I HATE the insurance system in the USA. I don’t see why so many people put up with or why people were so bent when Obama tried to change it. Republicans, Democrats, Libertarians and Independents all get sick and all need care. I lived abroad where they have a capitalist economy but a socialist health care system. Even when I was in school there I could pay out of pocket for most things. I could NEVER afford that in in the USA. Maybe I’ll be able to soon as my business seems to be growing, but if I get sick, that’s it. I am my business as I’m a sole proprietor with no employees.
Anyway, re prescriptions, no. My plan has a $15 co-pay for diabetes supplies. I also made sure that my pump equipment was considered durable medical equipment and it is. In fact, they pointed the $15 co-pay out to me because for other Px stuff the co-pay is higher. I’m not sure if you pump, but that’s EXPENSIVE. I think I would consider alternatives if I weren’t a pumper. But go to the Medtronic site and see how much a month of supplies costs. I won’t say how much my premium is. It’s not cheap, but, I think, for what I get, until the system changes, it’s worth it. I have passed out and have fallen face first before. I was uninsured. I’ve been in the hospital/ER three times before without insurance. Got lucky when my parents were alive as they covered one of those incidents. I had to use the same Hippocratic Oath trick once as a student in law school. It’s a damn shame the system is set up that way. However, I glad my then boyfriend listened to what I told him about me not being insured and where to take me should something go wrong. I’ve had those experiences and, for me, it’s not worth it to be to take that risk now that I can afford comprehensive coverage.
Maybe insurance doesn’t work for you, and, honestly, I do wish my monthly premium was cheaper. However, it is what it is. I went ahead and just paid it in advance yesterday to make sure I always have it paid up. My premium, co-pays and other stuff will be tax deductions too. I’m in business now so I have to start saving all of those receipts.

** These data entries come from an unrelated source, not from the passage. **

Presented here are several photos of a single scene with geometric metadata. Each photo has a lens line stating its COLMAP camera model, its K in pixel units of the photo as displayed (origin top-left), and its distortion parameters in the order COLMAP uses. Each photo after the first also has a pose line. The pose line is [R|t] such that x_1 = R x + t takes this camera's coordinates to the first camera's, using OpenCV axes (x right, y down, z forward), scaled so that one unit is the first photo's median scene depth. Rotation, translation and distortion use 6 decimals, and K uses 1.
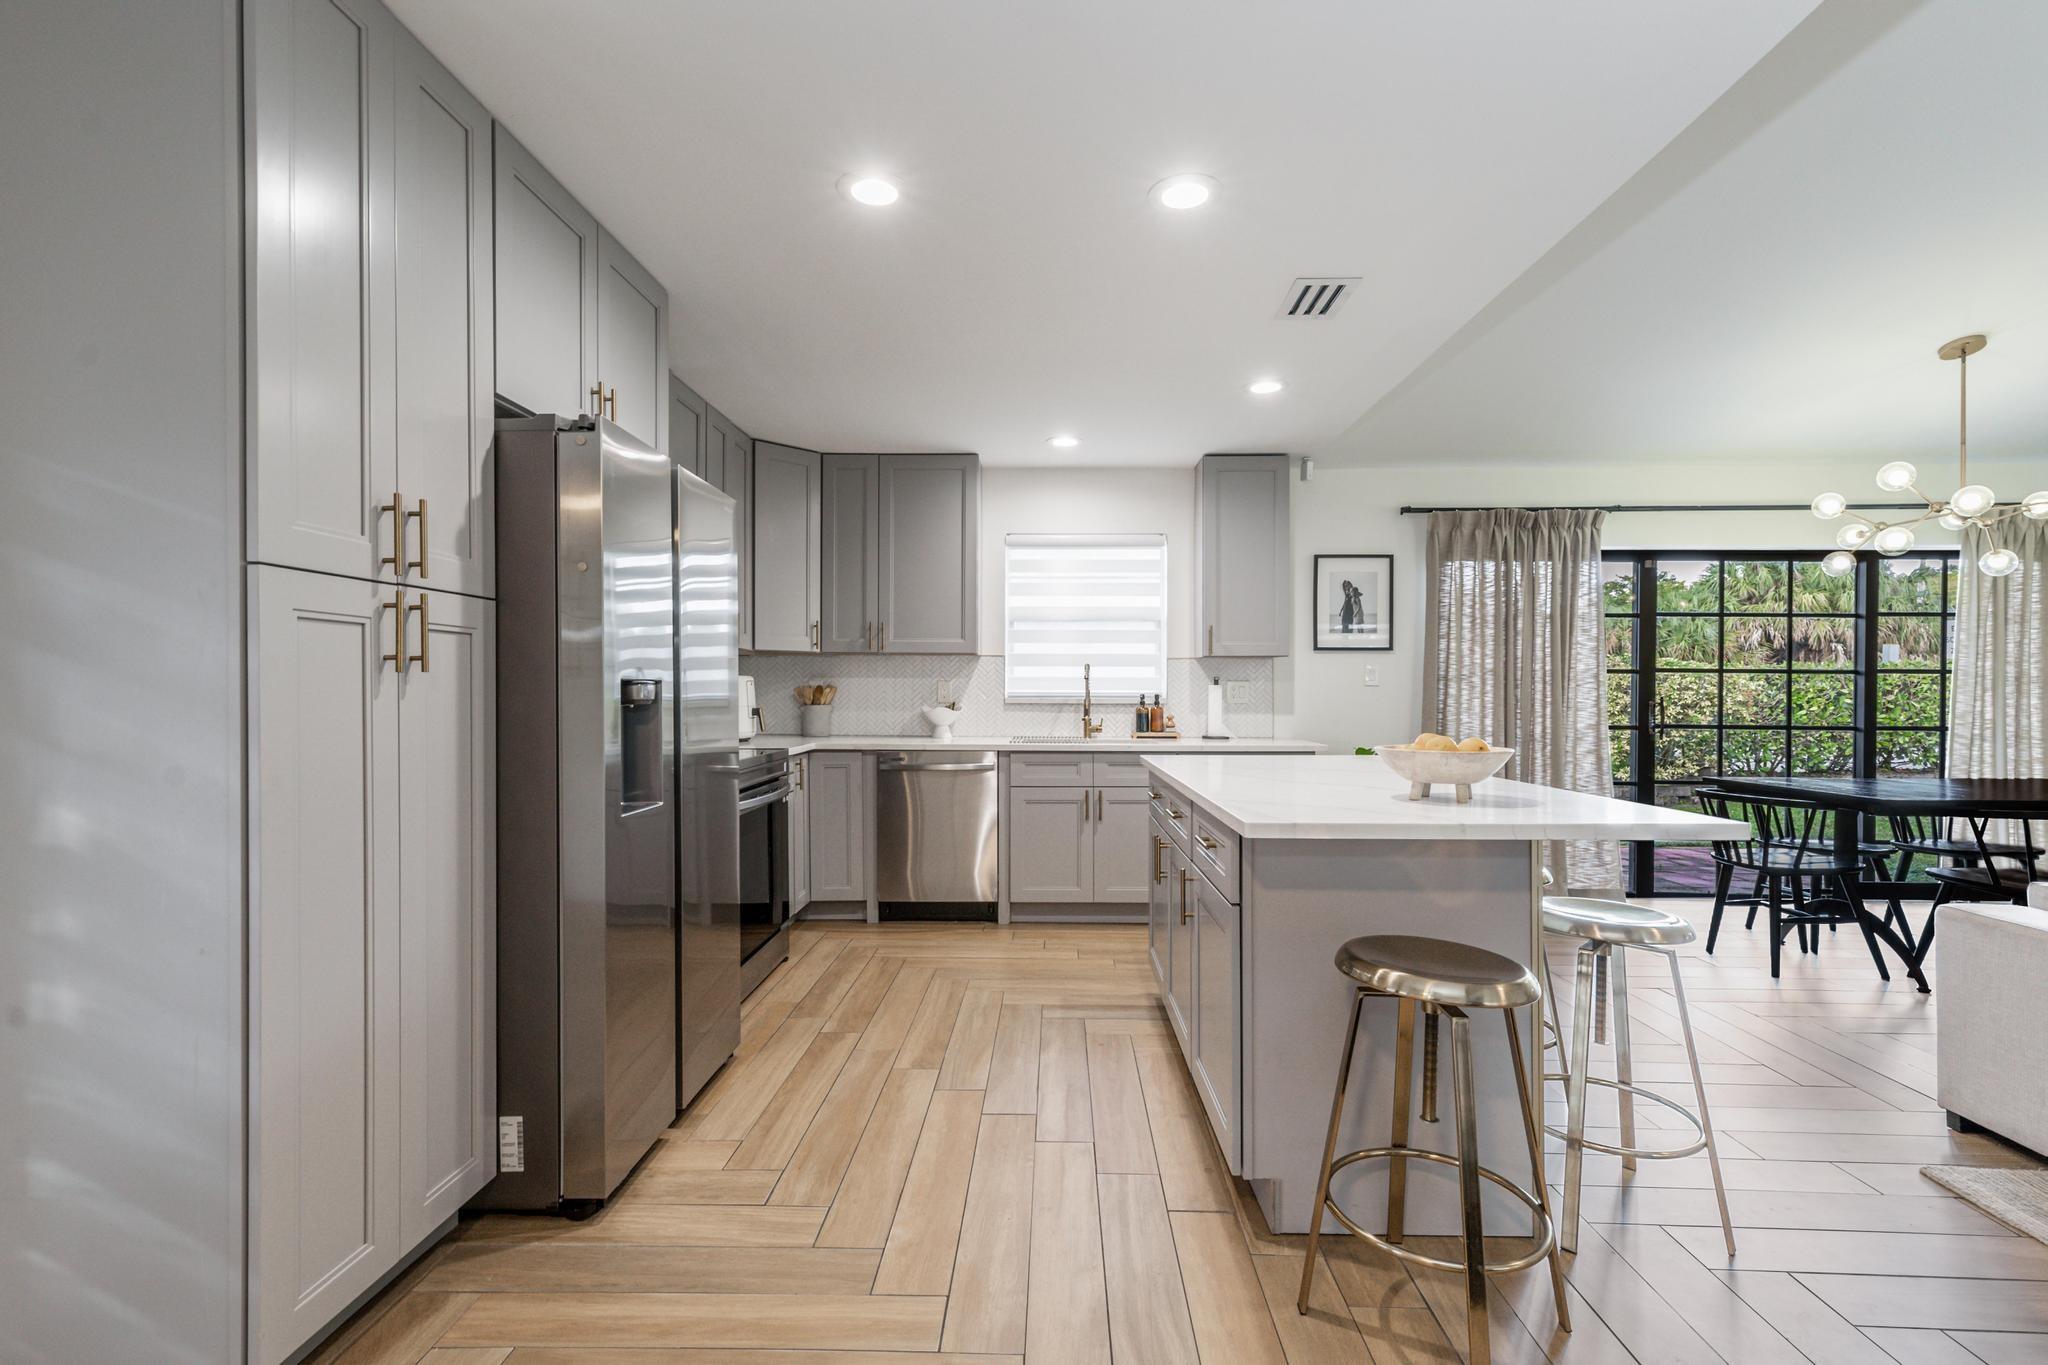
lens RADIAL K [[924.5, 0, 1023.3], [0, 924.5, 688.0], [0, 0, 1]] dist [0.016745, -0.000456]
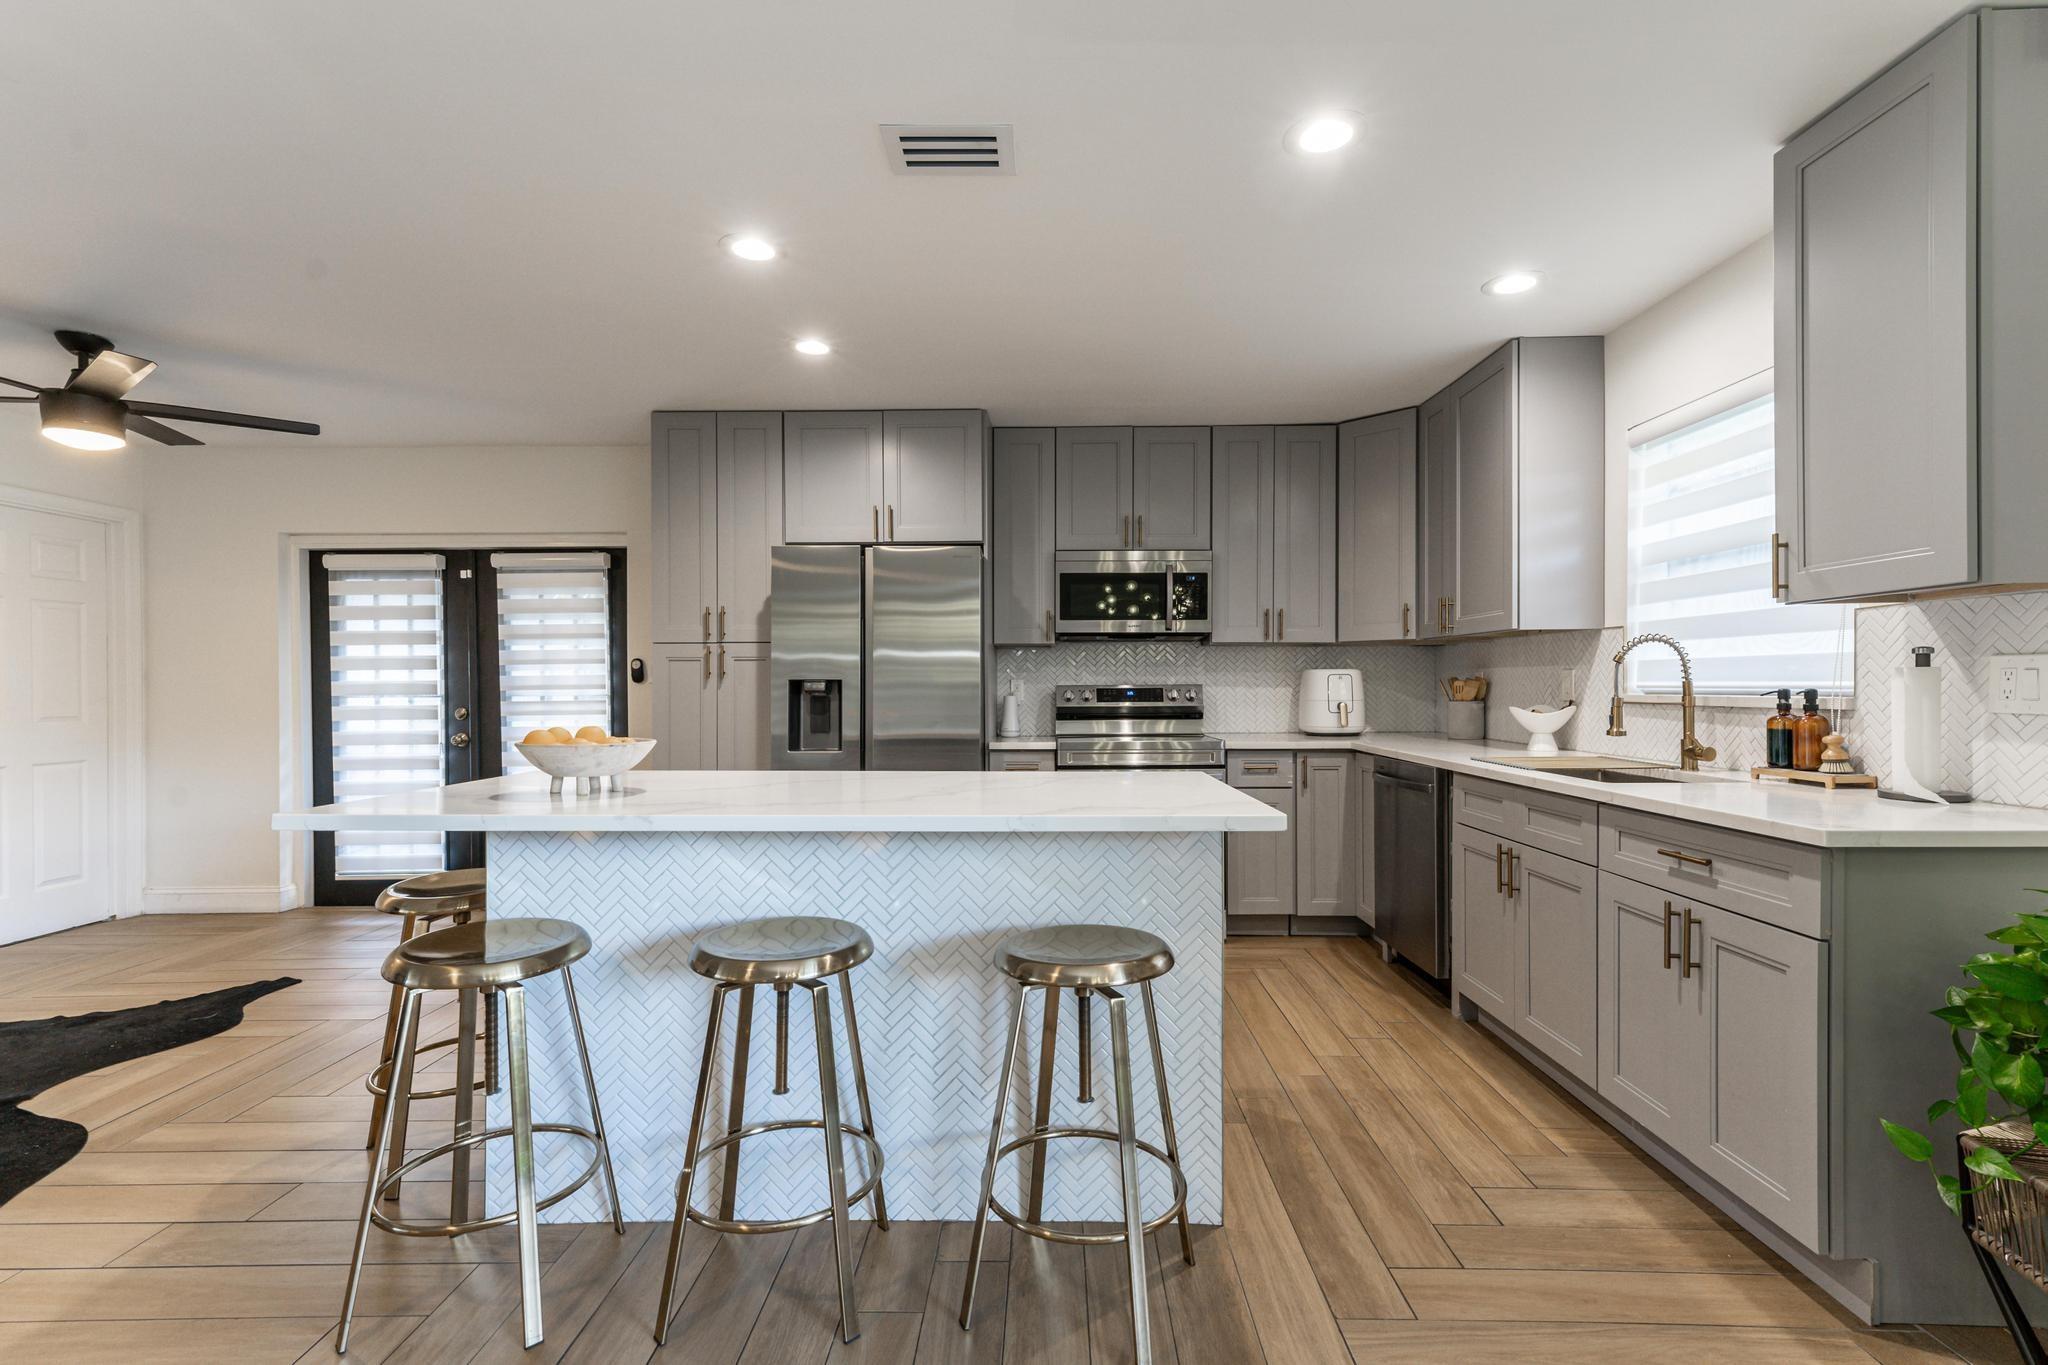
lens RADIAL K [[924.5, 0, 1052.5], [0, 924.5, 686.1], [0, 0, 1]] dist [0.016745, -0.000456]
pose [[0.031744, -0.004039, -0.999488, 0.604701], [0.004182, 0.999984, -0.003908, 0.005893], [0.999487, -0.004055, 0.031760, 0.606647]]
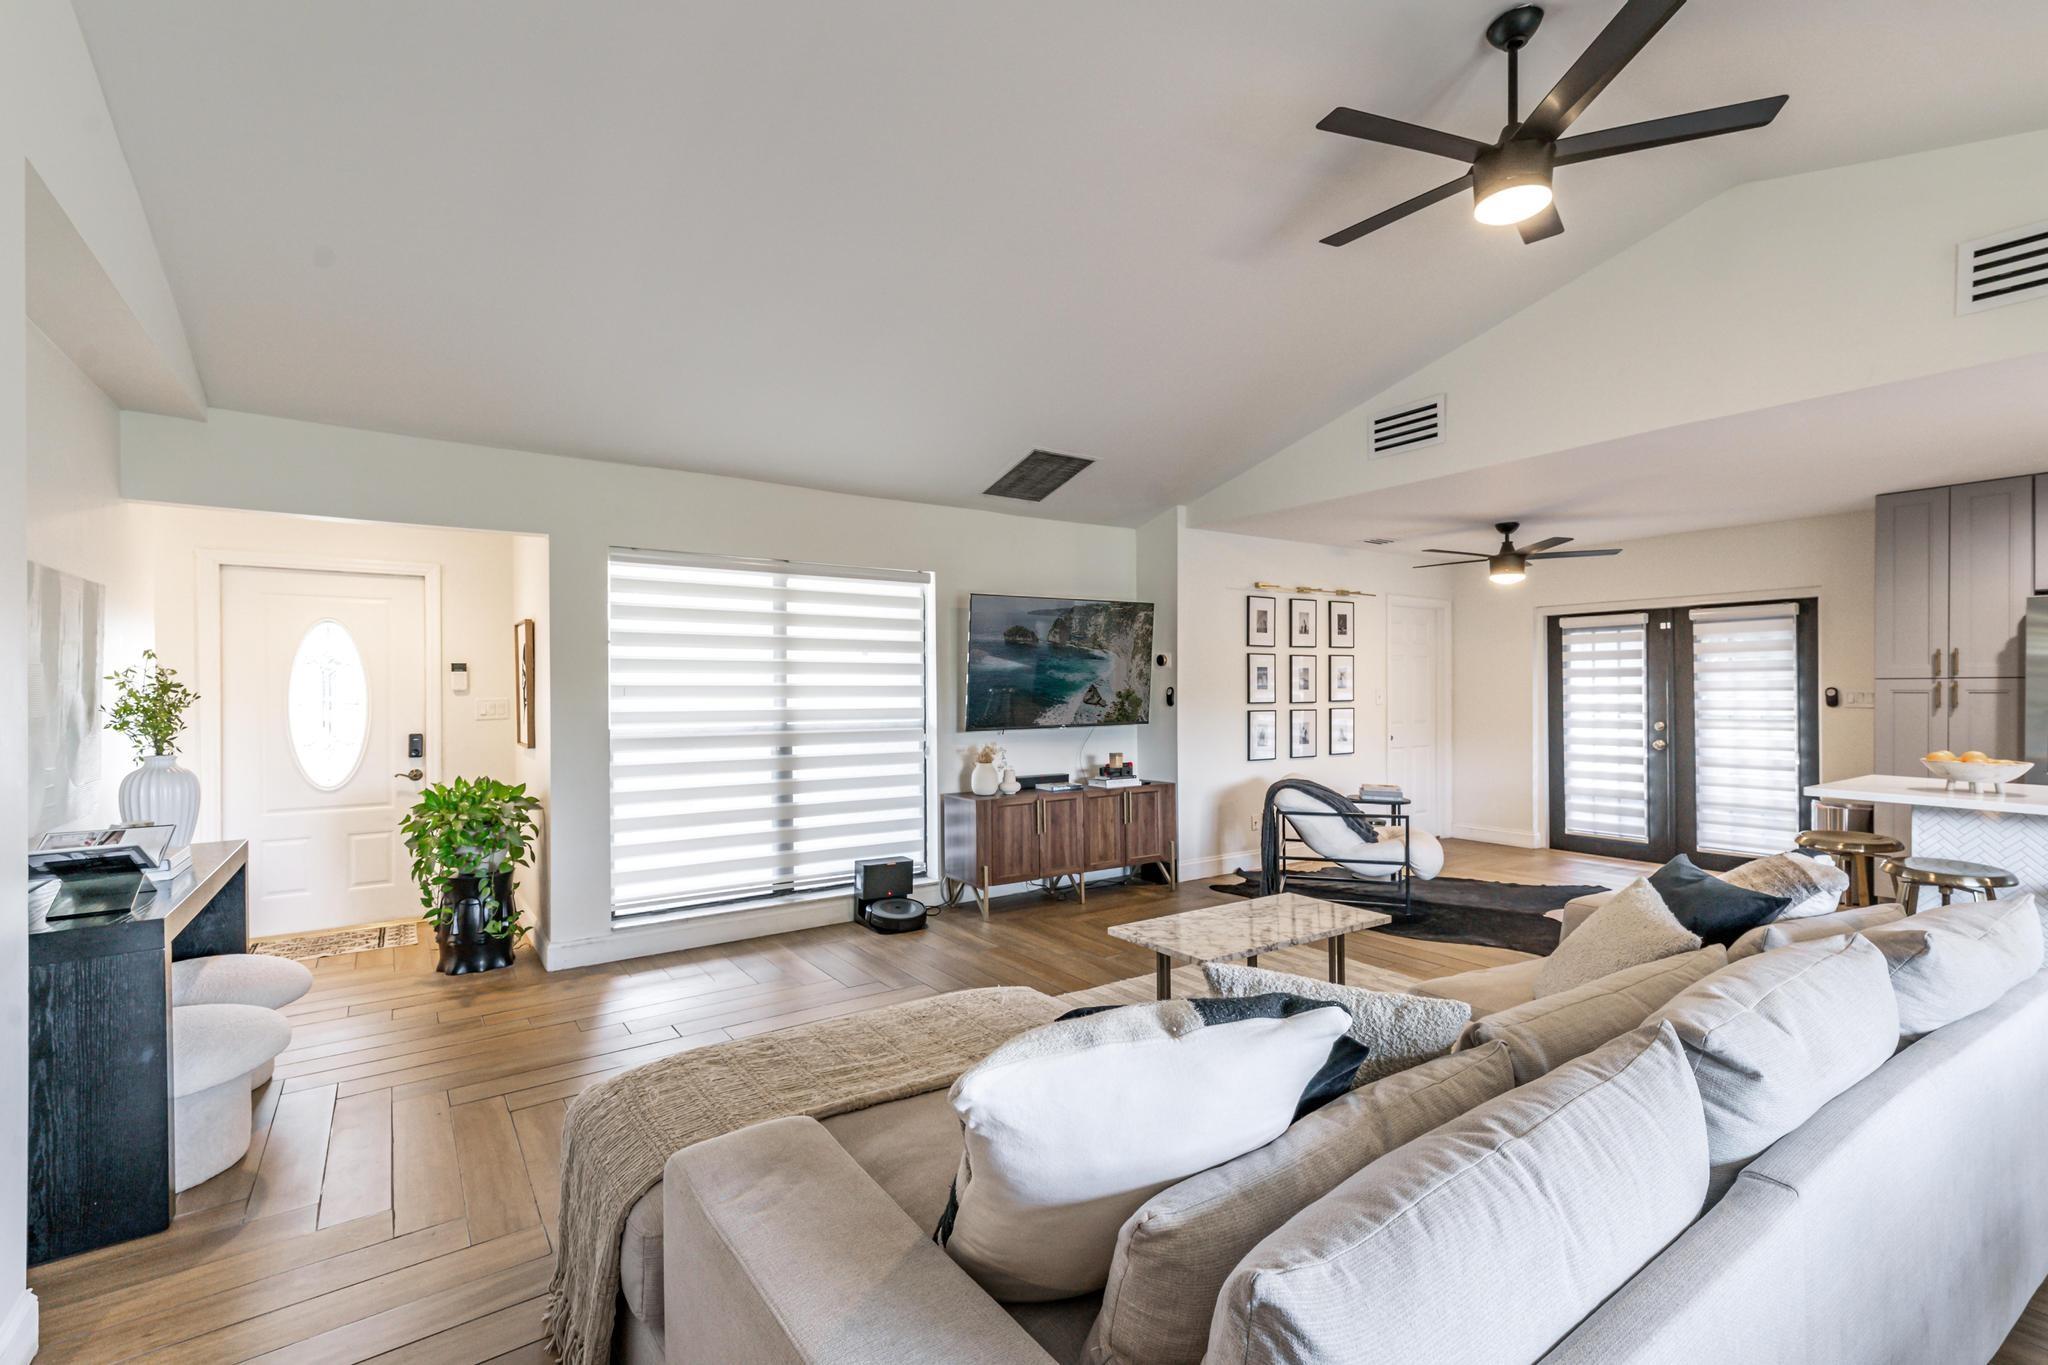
lens RADIAL K [[924.5, 0, 1008.5], [0, 924.5, 688.2], [0, 0, 1]] dist [0.016745, -0.000456]
pose [[-0.807665, -0.000619, -0.589641, 1.167957], [0.000132, 0.999999, -0.001230, -0.025303], [0.589641, -0.001071, -0.807665, 0.553498]]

However, don’t rain on my parade. I’m elated to be insured because I made it through the maze, the pre-existing condition exclusions and have a pretty good policy even in this crappy health care system we’ve got.
@still_young_at_heart - I actually won’t use it too much. I don’t like the doctor’s office. However, I’ve read the fine print. If I get it wrong, I’ll sort it out, but I’m the type to call and to grab that policy and read it. Once I do that, I’ll still get on the phone and double check and take names to verify they’re being consistent.
This is why us self employed buy our insurance as two individual employees of a small group. And we didnt have to have this in order to get it, I think it is a law. Cant remember back that far, because we have had this kind of coverage for a good many years now.
Btw, thanks for the suggestions of seeking financial help with the copay.
The supplier (unfortunately not Animas) is going to take a tax return and some pay stubs (of course, half the time we dont draw any pay because we cant afford to). Then they apply a 100/65 or 33 percent discount if you qualify.
One nurse at the HMO was trying to be helpful and tell me they dont buy pumps until they are broken but that hasnt been the case ever in the past and you can bet if I get assistance I am going to fight for things!